Displacements
Juliana Chang, Walter K. Lew, Tan Lin, Eileen Tabios, and John Yau
Marjorie Perloff's essay "In Search of the Authentic Other" offers a groundbreaking
assessment of identity politics and its relationship to poetic taste. There
are three additional things to note about the Yasusada hoax.
1. The hoax worked equally well in both mainstream and experimental circles.
Here, after all, was a victim of the bombing of Hiroshima, who also wrote
experimental poetry in which he acknowledged not only that catastrophic event
but also extreme states of human feeling. Thus for mainstream poets, who believe
that feeling and personal anecdote are the generating principles of a poem,
Yasusada provided a way to honor otherness, in the form of an experimental
writing linked to an unthinkable historical event. For experimental poets,
Yasusada's practice of avant-garde techniques offered an escape into writing
that was also deeply and openly moving. For both groups, in short, Yasusada
embodied a break from prevailing aesthetic agendas, and an archetype of readily
assimilable difference: he lived in another country and another time; he wrote
in another language; he was a victim of a catastrophe engineered by human
beings; he had experiences we will never have. Because he fulfilled these
qualifications, Yasusada represented the emblematic Other, removed from historical
time, a creature of myth. Thus the "hoax" demonstrates something very real:
that the myth of the Other refuses to die.

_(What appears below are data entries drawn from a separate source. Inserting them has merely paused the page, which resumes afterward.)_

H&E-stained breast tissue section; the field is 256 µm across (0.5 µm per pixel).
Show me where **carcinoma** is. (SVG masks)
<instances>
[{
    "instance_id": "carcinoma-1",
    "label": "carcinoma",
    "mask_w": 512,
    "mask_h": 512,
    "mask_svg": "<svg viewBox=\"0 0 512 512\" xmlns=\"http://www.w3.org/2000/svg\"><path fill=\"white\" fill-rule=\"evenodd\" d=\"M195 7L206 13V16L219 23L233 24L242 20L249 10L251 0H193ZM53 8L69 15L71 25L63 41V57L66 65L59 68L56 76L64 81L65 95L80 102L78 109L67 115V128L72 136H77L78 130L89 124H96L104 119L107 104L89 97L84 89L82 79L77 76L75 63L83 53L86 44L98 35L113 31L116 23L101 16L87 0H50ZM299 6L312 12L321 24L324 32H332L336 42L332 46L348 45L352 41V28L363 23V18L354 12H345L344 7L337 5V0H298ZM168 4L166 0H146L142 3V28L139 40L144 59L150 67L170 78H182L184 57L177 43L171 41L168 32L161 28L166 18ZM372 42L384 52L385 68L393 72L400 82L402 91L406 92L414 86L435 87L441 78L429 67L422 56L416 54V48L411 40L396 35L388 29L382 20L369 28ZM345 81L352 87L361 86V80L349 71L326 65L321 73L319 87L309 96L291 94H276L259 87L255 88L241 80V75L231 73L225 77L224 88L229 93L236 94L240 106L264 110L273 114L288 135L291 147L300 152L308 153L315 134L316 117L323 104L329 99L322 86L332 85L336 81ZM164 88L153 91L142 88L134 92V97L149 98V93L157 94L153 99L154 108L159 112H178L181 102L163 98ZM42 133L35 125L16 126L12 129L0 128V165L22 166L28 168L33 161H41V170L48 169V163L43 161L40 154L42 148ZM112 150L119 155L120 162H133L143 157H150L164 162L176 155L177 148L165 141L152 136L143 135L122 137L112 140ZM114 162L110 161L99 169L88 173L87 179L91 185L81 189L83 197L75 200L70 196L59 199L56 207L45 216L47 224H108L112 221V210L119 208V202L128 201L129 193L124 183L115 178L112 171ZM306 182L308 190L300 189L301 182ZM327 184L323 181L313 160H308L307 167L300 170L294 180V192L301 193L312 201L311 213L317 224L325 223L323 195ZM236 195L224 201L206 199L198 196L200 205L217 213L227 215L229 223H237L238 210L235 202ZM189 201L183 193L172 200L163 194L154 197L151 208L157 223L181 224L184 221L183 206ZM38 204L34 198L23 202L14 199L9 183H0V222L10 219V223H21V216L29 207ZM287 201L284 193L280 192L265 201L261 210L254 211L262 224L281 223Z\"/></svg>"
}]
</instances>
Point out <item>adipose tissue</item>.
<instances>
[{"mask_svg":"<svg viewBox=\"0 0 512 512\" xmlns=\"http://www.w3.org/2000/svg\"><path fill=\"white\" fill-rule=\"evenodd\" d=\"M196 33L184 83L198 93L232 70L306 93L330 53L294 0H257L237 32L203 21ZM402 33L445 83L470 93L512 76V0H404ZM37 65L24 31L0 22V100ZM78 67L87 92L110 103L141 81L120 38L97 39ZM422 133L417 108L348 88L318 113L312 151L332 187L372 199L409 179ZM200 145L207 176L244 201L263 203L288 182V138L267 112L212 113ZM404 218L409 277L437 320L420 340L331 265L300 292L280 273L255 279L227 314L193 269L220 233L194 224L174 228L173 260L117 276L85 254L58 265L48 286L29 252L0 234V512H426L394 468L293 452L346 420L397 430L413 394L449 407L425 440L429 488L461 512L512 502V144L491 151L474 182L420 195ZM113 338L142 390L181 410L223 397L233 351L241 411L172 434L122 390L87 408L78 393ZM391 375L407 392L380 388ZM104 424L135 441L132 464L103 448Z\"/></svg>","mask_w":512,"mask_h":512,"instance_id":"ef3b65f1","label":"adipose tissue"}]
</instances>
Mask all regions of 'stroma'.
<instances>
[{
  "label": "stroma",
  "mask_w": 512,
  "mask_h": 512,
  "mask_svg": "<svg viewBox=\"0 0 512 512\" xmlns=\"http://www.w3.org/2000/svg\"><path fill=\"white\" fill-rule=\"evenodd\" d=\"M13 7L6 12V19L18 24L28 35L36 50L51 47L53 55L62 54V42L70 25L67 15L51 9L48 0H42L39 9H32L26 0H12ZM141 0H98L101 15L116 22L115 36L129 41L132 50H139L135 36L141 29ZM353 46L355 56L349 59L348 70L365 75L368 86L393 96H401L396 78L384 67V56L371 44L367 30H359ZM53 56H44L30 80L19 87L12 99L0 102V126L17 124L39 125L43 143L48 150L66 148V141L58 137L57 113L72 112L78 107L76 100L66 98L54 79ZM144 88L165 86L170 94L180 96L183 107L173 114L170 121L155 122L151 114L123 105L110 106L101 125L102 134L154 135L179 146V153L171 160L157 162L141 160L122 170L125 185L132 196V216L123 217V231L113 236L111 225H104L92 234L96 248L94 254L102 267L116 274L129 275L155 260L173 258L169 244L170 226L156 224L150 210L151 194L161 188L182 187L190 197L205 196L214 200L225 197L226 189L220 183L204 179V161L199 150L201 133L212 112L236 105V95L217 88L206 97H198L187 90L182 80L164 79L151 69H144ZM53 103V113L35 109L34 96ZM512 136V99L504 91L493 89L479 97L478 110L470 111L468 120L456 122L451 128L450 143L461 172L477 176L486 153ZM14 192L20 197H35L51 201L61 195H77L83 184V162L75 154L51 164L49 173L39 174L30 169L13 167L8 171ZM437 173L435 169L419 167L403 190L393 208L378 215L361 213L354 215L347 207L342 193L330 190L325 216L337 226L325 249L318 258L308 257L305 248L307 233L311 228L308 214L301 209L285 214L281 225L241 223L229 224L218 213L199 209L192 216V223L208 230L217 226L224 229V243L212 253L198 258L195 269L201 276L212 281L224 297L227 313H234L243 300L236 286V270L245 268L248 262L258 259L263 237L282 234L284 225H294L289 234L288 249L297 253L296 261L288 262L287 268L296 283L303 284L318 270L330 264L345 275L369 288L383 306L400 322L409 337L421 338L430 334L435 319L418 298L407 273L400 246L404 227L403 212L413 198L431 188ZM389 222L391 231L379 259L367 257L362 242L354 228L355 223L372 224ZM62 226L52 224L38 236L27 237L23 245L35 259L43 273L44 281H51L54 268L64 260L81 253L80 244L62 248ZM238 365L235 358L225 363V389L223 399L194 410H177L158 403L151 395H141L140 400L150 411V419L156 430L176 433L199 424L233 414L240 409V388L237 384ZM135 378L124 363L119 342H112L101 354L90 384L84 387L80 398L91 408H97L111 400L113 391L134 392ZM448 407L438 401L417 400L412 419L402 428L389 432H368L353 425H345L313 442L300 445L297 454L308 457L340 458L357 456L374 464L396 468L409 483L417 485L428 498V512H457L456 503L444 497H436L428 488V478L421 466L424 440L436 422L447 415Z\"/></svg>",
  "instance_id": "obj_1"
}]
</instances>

2. It is disturbing that Kent Johnson, the alleged perpetrator of the hoax,
found it necessary to reprise the stereotype of the deferential Asian in order
to point out the relationship between a classical Japanese form, renga, and
the postmodern practice associated with Ron Silliman's "new sentence." In
so doing, as Perloff notes, Johnson displaces and diminishes the accomplishments
of contemporary Japanese poets. This is not an isolated incident: Beneath
a Single Moon, the anthology of contemporary American Buddhist poetry
that Johnson co-edited with Craig Paulenich, similarly displaces Asian American
poets from the practice of Buddhism. As Walter K. Lew has written of that
volume:
The 45 American poets whose essays and poetry on Buddhist practice
comprise the anthology are all Caucasian, and the book only mentions Asians
as distal teachers (ranging from Zen patriarchs to D.T. Suzuki), not as fellow
members or poets of the sangha . . . When one considers the relative obscurity
of some of the poets included in the book, one wonders how it was possible
not to have known the Buddhistic poetry of such writers as [Lawson Fusao]

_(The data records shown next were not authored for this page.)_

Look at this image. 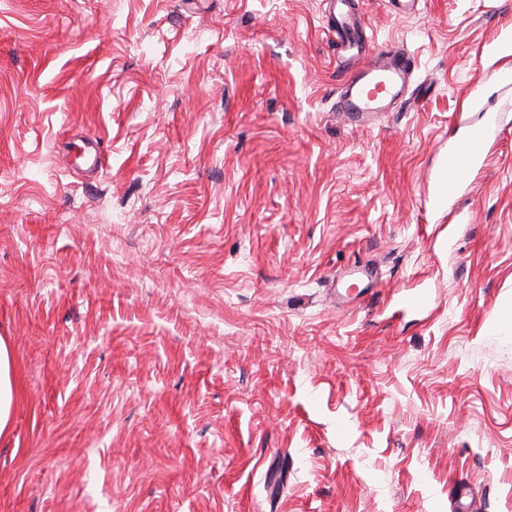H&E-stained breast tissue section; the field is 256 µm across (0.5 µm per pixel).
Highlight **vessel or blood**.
<instances>
[{"instance_id":"1","label":"vessel or blood","mask_w":512,"mask_h":512,"mask_svg":"<svg viewBox=\"0 0 512 512\" xmlns=\"http://www.w3.org/2000/svg\"><path fill=\"white\" fill-rule=\"evenodd\" d=\"M323 18L328 30L336 36L338 58L351 63L340 79L337 111L357 118L399 111L406 101L416 67L414 56L393 45L363 49L361 38L366 22L362 15L348 12L339 15L330 9ZM477 157L469 138L454 143L443 160V175L436 188L438 198L456 195L461 179L469 173Z\"/></svg>"}]
</instances>
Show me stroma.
<instances>
[{
    "label": "stroma",
    "mask_w": 512,
    "mask_h": 512,
    "mask_svg": "<svg viewBox=\"0 0 512 512\" xmlns=\"http://www.w3.org/2000/svg\"><path fill=\"white\" fill-rule=\"evenodd\" d=\"M360 5L355 126L324 0H0V512H512V0ZM323 18L328 30L336 35L338 59L354 60L353 66L342 73L336 111L352 117H364L376 112H397L407 101L415 58L397 46H375L363 49L364 16L341 13L336 19V3ZM479 156L472 148L468 136L457 140L443 160V175L436 188L437 197L447 200L454 197L461 179L469 173L473 162ZM12 399V358L7 343L0 338V434L9 426Z\"/></svg>",
    "instance_id": "obj_1"
}]
</instances>
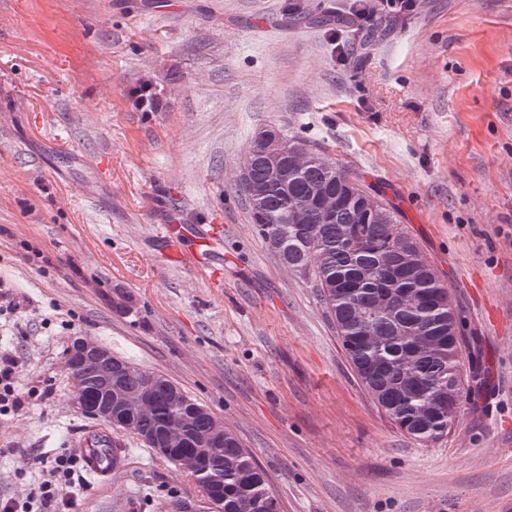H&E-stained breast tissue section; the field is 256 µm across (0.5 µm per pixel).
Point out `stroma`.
<instances>
[{"instance_id": "1", "label": "stroma", "mask_w": 512, "mask_h": 512, "mask_svg": "<svg viewBox=\"0 0 512 512\" xmlns=\"http://www.w3.org/2000/svg\"><path fill=\"white\" fill-rule=\"evenodd\" d=\"M0 0V498L75 483L71 512L203 506L132 434L122 467L48 464L93 420L65 368L88 336L210 408L282 512H512V0ZM325 14L374 28L317 25ZM151 80L163 102L135 108ZM391 203L486 370L443 438L400 431L356 378L316 288L249 222L237 164L266 127ZM180 215L187 254H165ZM19 367L17 358L9 354L0 355V386L1 389L13 397L12 404L16 410H21L25 404L24 399L20 395H15V389L12 386L19 373Z\"/></svg>"}]
</instances>
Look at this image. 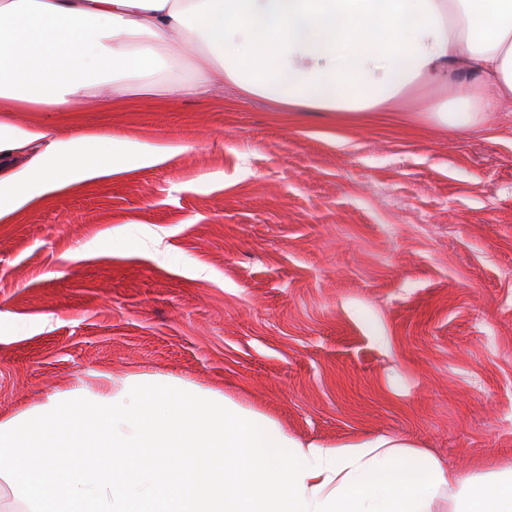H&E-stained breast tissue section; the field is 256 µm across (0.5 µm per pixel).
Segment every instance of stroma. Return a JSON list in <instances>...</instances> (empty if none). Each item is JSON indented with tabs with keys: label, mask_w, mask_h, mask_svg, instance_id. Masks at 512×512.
Masks as SVG:
<instances>
[{
	"label": "stroma",
	"mask_w": 512,
	"mask_h": 512,
	"mask_svg": "<svg viewBox=\"0 0 512 512\" xmlns=\"http://www.w3.org/2000/svg\"><path fill=\"white\" fill-rule=\"evenodd\" d=\"M108 91L0 113L173 153L0 217V418L149 372L305 443L512 465V101L463 131L427 119L437 89L341 122L230 85L220 105Z\"/></svg>",
	"instance_id": "stroma-1"
}]
</instances>
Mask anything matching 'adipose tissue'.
Instances as JSON below:
<instances>
[{
	"mask_svg": "<svg viewBox=\"0 0 512 512\" xmlns=\"http://www.w3.org/2000/svg\"><path fill=\"white\" fill-rule=\"evenodd\" d=\"M192 57L171 97L229 84L284 111L346 120L417 87L451 89L433 123L467 130L512 100V0H0V112L74 111L94 77L116 95L165 53ZM0 213L165 152L0 124ZM512 512V468L444 467L397 436L302 444L270 415L173 376H104L0 419V512Z\"/></svg>",
	"mask_w": 512,
	"mask_h": 512,
	"instance_id": "ef3b65f1",
	"label": "adipose tissue"
}]
</instances>
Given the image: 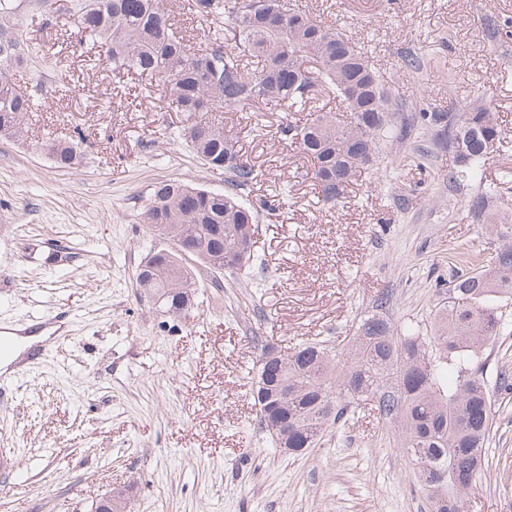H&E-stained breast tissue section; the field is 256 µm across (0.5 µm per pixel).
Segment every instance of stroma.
<instances>
[{
    "label": "stroma",
    "instance_id": "1",
    "mask_svg": "<svg viewBox=\"0 0 512 512\" xmlns=\"http://www.w3.org/2000/svg\"><path fill=\"white\" fill-rule=\"evenodd\" d=\"M291 2L338 24L403 114L489 105L502 128L498 152L481 176L452 188V157L427 152L431 133L418 127L382 142L379 166L330 208L279 131L286 107L219 113L265 173L243 196L258 210V261L201 276L193 307L175 317L136 282L143 257L163 246L137 217L141 201L170 178L219 190L223 174L179 140L184 116L169 108L164 84L131 108L135 82L118 83L107 64L65 97L60 67H44L28 141L0 138V328L25 335L42 315L71 317L46 329L24 370L0 373V503L93 512L126 488L134 512H430L376 411L349 415L288 456L258 424L250 379L261 338L284 350L307 339L344 346L372 314L431 334L448 304L449 254L500 246L468 203L497 187L495 219L512 224V0ZM411 57L418 70L406 67ZM49 137L78 141L80 166L58 168L40 149ZM281 188L285 205L266 208ZM501 306L506 330L484 350L495 416L465 512H512V390L499 380L512 375V299Z\"/></svg>",
    "mask_w": 512,
    "mask_h": 512
}]
</instances>
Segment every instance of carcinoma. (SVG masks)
<instances>
[{"instance_id":"cac0c4a2","label":"carcinoma","mask_w":512,"mask_h":512,"mask_svg":"<svg viewBox=\"0 0 512 512\" xmlns=\"http://www.w3.org/2000/svg\"><path fill=\"white\" fill-rule=\"evenodd\" d=\"M185 0L182 10L203 23L224 16L234 39L195 48L177 36L164 0H0V137L24 141L34 95L16 83L30 74L35 29L26 21H54L62 32L55 54L88 44L104 52L118 73L146 74L171 85L170 108L186 116L179 138L203 165L224 173V190L181 179L156 183L139 212L141 223L170 246L150 252L136 282L174 316L192 307L196 283L207 273L234 274L254 256L257 212L240 199L260 172L243 160L237 142L212 112L266 101L286 103L309 117L288 122L311 163L326 204L342 196L357 173L376 165L382 140L401 142L413 124L398 117L392 91L364 53L333 24L291 7L288 0ZM326 88L346 105L331 112L314 105ZM434 149L454 158L448 183L476 176L498 148L501 130L487 106L465 112H424ZM60 168L79 164L77 145L42 144ZM494 192L476 195L470 210L505 242L486 260L472 251L453 256L448 321L430 336L383 317L362 318L350 347L305 341L278 355L257 340L261 362L253 388L260 420L284 422L295 448H312L350 409L371 404L398 433L400 453L412 465L431 512H464L481 471V450L493 407L478 353L502 334L499 296L512 294V224H493ZM288 388V403L278 397Z\"/></svg>"}]
</instances>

Inada, Al Robles, Garrett Kaoru Hongo, Alan Chong Lau, Patricia Ikeda, and
Russell Leong. . . . [Gary] Snyder's introduction deliberates the question--`Poetry
is democratic, Zen is elite. No! Zen is democratic, poetry is elite. Which
is it?' . . . perhaps he should have also asked whether Zen and poetry, as
reconfigured in American Orientalism, are racist."1
3. Like most hoaxes, Johnson's is fueled mainly by the potential for self-gain.

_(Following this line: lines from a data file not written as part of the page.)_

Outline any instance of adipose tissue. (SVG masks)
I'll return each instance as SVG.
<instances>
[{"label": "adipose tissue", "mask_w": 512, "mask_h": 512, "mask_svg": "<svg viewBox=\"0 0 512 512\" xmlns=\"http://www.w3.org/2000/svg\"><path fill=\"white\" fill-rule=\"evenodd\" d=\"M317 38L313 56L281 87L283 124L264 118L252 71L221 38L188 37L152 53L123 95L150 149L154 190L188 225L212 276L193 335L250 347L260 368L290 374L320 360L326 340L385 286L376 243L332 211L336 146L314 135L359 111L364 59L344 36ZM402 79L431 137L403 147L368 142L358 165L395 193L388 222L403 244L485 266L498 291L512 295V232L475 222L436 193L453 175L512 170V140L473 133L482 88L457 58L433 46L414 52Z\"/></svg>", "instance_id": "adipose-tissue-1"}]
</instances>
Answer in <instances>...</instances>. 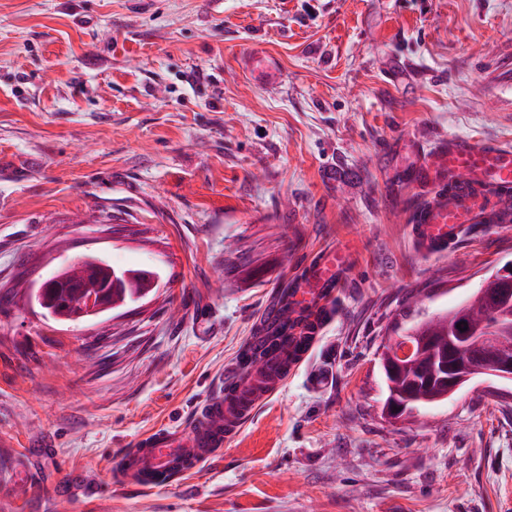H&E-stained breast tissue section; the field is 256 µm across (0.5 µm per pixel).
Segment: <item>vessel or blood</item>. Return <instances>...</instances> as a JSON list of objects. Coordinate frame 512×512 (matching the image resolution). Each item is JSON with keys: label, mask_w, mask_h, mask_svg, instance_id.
Listing matches in <instances>:
<instances>
[{"label": "vessel or blood", "mask_w": 512, "mask_h": 512, "mask_svg": "<svg viewBox=\"0 0 512 512\" xmlns=\"http://www.w3.org/2000/svg\"><path fill=\"white\" fill-rule=\"evenodd\" d=\"M245 65L261 84H273L278 78L261 55H250ZM410 153L413 164L408 173L413 179L448 187L447 193L416 217L413 232L421 245L450 247L471 225L512 222L511 148L452 137L434 154L423 153L415 144ZM347 264L345 254L333 250L321 253L308 274L290 288L288 314L273 311L267 316L272 325L286 317L295 320L293 335L284 347L247 374L227 379L194 418L190 433L157 430L148 434L121 457L116 480L143 488L164 484L171 477L194 470L210 457L212 449L223 447L225 438L239 433L260 403L311 349L314 340L306 324L311 321L319 327L331 316Z\"/></svg>", "instance_id": "vessel-or-blood-1"}]
</instances>
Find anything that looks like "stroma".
Here are the masks:
<instances>
[{
    "instance_id": "1",
    "label": "stroma",
    "mask_w": 512,
    "mask_h": 512,
    "mask_svg": "<svg viewBox=\"0 0 512 512\" xmlns=\"http://www.w3.org/2000/svg\"><path fill=\"white\" fill-rule=\"evenodd\" d=\"M451 136L512 147V0H0V512H512V385L383 414L384 343L512 262V223L413 238L440 191L397 149ZM325 248L351 266L302 364L191 473L117 483ZM89 256L153 290L30 302ZM247 71L259 79L263 85H271L278 79V72L270 65L265 57L258 54L250 55L245 60ZM69 266L42 282L38 288L32 287L27 289L30 292V300L37 303L49 316L57 320H78L94 317L103 312L112 310L122 303V301H115L112 304V288H131L130 282L132 276L130 272H124L122 275L118 276L116 272L113 271L110 277L102 283L97 294H88L84 298L78 295L76 298H73L71 288L77 287L72 284L67 277L66 269ZM61 288L66 289L65 305L68 309V311L63 314L53 306L50 300L51 294L55 291H60Z\"/></svg>"
}]
</instances>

And like all hoaxes it is complex--his act of yellowface at once plays into
an existing and apparently vigorous orientalist fantasy, exposes American
ignorance of both Japanese poetry and recent Japanese history, and levels
a critique against an experimental writing community to which the author also
seeks to ingratiate himself. In this last respect, Johnson's act is doubly
disturbing: he wants the taint of scandal without having to take responsibility
for the stereotypes he celebrates.
1 Walter Lew, ed., Premonitions: The Kaya Anthology of
New Asian North American Poetry (Kaya Publications, 1995).